Una seconda area di intervento assai importante al fine di contrastare la diseguaglianza è costituita dalle politiche per la famiglia. Procedendo con tutta la delicatezza necessaria in una area dove le scelte personali intime hanno grande rilievo e meritano il massimo rispetto, lo stato sociale dovrebbe intervenire per favore le condizioni che consentano a coloro che lo desiderano di creare un nucleo, la cui definizione di “famigliare” deve essere la più ampia possibile. Anche in questo campo c’è una prospettiva di tutela del reddito. L’alternativa tra tutela del reddito individuale o famigliare può dare occasione di comportamenti opportunistici, il contrasto ai quali però non deve superare le soglie del rispetto della personalità delle scelte nell’ambito dei rapporti affettivi e riproduttivi. Ma anche qui i servizi dovrebbe coprire la gran parte delle esigenze: pensiamo solo per fare l’esempio più banale ai servizi di cura di bambini e anziani.

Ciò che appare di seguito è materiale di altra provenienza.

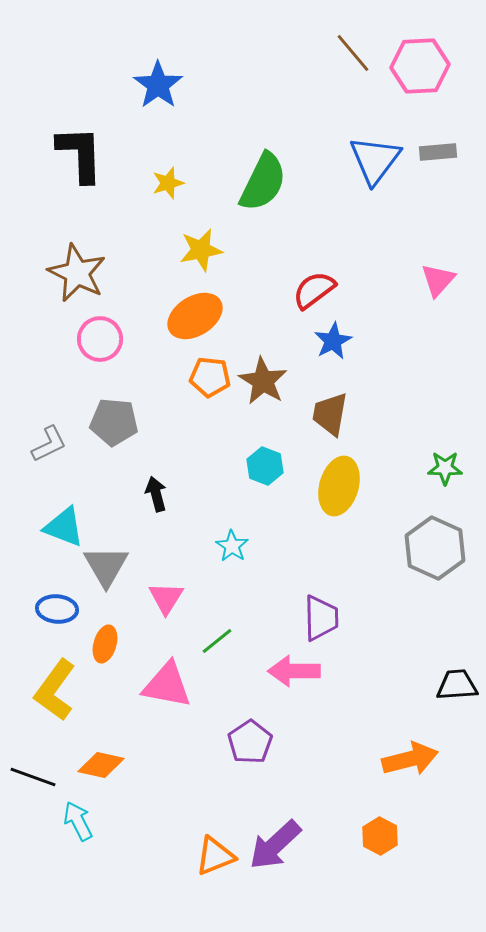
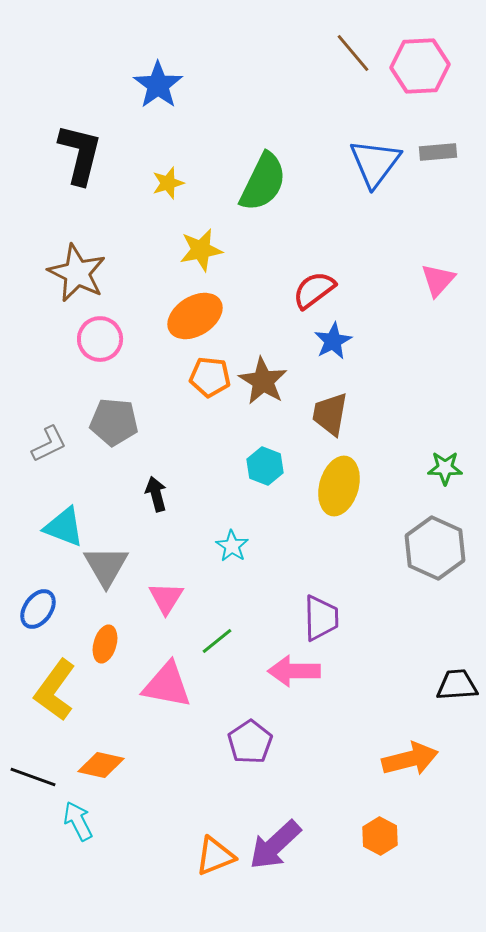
black L-shape at (80, 154): rotated 16 degrees clockwise
blue triangle at (375, 160): moved 3 px down
blue ellipse at (57, 609): moved 19 px left; rotated 60 degrees counterclockwise
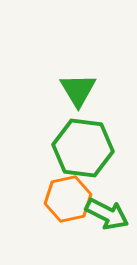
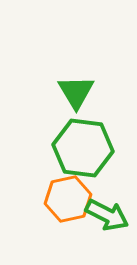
green triangle: moved 2 px left, 2 px down
green arrow: moved 1 px down
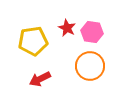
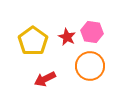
red star: moved 9 px down
yellow pentagon: rotated 28 degrees counterclockwise
red arrow: moved 5 px right
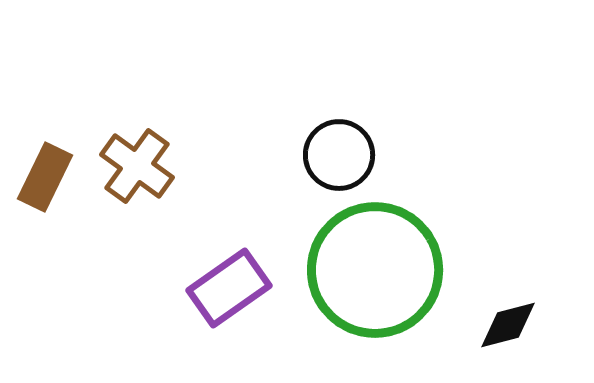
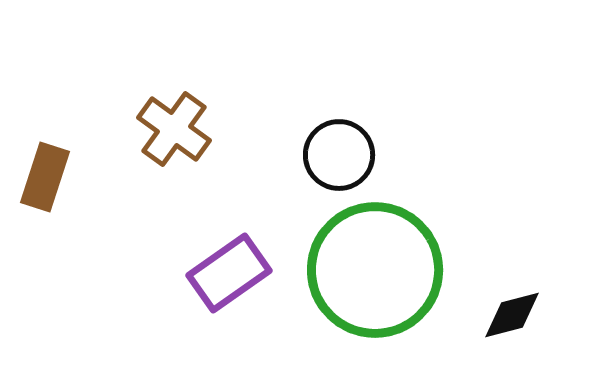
brown cross: moved 37 px right, 37 px up
brown rectangle: rotated 8 degrees counterclockwise
purple rectangle: moved 15 px up
black diamond: moved 4 px right, 10 px up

I servizi di cura infatti sono uno dei settori nei quali dovrebbe concentrarsi una rinnovata attenzione dello Stato sociale per almeno due buone ragioni. La prima è l’aumento della esigenza di servizi di questo tipo, dovuto, da un lato all’invecchiamento della popolazione e dall’ altro alla opportunità, se non necessità, che si incrementi la partecipazione delle donne – sulle quali grava ancora attualmente la più parte delle attività di cura pressate in famiglia – al mercato del lavoro. La seconda buona ragione è che in questo settore, quando la cura è prestata da persone esterne alla famiglia – si concentra una grandissima parte del lavoro irregolare, che merita di trovare finalmente una tutela.
Quali le criticità di questo che potrebbe a buona ragione essere definito un disegno utopistico?
La prima è rappresentata dai costi. Per reggere i costi di una modifica radicale dell’intervento di Stato sociale occorre ripensare lo schema fiscale attuale, il che può già contribuire di per sé e per sua parte a contrastare le attuali condizioni di diseguaglianza. La seconda è lo sforzo organizzativo che un programma siffatto comporta, e qui si innesta la questione delle degenerazioni burocratiche di cui soffre la contemporaneità, soprattutto in Italia. Ma questo, che non è un altro aspetto, ma determinante, del medesimo discorso e dovrà essere affrontato, credo, con strumenti che vano oltre i programmi dello Stato sociale.